* Provided material *
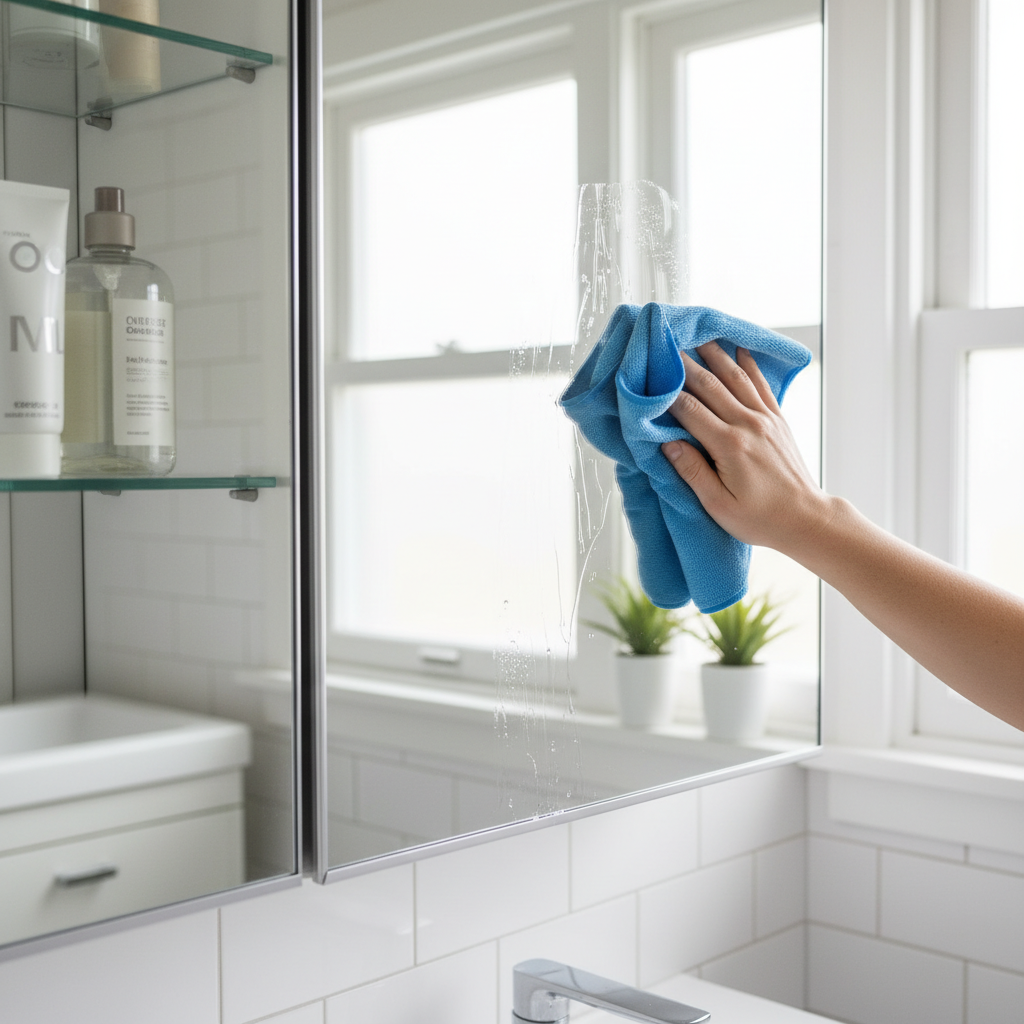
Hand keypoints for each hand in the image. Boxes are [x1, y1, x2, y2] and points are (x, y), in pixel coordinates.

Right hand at [660, 341, 833, 554]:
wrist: (805, 519)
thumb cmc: (759, 519)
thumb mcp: (718, 505)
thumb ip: (692, 472)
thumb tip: (667, 444)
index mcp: (729, 446)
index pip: (689, 409)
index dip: (667, 391)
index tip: (651, 375)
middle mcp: (748, 425)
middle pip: (710, 385)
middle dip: (686, 364)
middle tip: (666, 346)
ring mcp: (766, 419)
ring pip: (736, 377)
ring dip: (715, 355)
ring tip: (698, 337)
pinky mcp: (778, 420)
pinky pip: (762, 385)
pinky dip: (749, 365)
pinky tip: (740, 349)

* What is expected *
Each line in the entries above that includes the string "index" should be extracted.

* Answer for this exercise *
index mcp: (729, 446)
index pip: (689, 409)
index dip: (667, 391)
index tip: (651, 375)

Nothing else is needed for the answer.